## INSTRUCTIONS FOR THE TASK
For the word "швов", state how many lines below contain it. Give no other text.

## Dataset entries
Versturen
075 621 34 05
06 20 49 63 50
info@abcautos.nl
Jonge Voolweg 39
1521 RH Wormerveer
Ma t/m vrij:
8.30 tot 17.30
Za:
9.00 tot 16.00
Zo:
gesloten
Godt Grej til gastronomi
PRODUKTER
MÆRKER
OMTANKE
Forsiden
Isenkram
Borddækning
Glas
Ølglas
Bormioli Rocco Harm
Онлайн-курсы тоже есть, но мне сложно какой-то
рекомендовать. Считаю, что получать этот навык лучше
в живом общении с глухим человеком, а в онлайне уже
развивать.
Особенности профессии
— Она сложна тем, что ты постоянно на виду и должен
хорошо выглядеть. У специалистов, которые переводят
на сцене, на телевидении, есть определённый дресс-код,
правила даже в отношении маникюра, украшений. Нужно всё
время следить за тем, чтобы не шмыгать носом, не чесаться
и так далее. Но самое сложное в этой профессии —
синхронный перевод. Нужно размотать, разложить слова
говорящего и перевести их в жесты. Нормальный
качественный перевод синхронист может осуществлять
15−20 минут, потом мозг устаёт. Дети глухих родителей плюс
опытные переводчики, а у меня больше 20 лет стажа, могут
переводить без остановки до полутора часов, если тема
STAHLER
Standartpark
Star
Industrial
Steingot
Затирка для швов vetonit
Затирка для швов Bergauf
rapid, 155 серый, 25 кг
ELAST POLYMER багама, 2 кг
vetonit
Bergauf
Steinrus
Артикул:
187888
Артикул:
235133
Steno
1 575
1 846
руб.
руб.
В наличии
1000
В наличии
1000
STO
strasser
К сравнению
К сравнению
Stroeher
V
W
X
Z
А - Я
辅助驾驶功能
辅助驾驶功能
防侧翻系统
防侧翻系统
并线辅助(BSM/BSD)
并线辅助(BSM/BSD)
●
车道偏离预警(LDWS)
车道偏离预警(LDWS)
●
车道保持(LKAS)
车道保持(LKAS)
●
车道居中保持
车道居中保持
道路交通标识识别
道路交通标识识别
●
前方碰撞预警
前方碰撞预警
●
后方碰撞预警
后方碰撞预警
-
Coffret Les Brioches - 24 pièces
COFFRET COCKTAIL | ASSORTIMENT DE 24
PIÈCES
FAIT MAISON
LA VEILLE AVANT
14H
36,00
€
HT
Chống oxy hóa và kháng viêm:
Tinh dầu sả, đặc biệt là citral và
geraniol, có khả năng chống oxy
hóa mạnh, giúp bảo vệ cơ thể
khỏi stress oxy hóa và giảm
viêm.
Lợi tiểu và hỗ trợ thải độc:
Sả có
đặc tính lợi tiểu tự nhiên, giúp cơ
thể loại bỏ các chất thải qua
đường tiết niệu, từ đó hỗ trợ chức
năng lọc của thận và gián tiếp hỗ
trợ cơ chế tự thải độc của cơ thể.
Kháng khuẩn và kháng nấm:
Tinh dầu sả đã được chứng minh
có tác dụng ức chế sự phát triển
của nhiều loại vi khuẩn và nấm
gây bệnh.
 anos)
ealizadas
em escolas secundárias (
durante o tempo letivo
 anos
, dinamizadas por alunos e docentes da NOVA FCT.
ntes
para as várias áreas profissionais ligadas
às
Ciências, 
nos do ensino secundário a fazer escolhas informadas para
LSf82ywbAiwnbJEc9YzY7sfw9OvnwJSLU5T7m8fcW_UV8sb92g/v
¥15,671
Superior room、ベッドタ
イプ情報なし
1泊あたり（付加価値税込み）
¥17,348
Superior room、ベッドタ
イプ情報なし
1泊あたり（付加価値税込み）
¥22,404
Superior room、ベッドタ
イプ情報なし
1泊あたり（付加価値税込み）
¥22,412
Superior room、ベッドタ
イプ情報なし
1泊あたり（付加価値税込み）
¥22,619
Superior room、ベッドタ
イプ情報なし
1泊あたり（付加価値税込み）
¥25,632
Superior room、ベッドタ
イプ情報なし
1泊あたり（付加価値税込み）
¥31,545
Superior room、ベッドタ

## THE ANSWER
2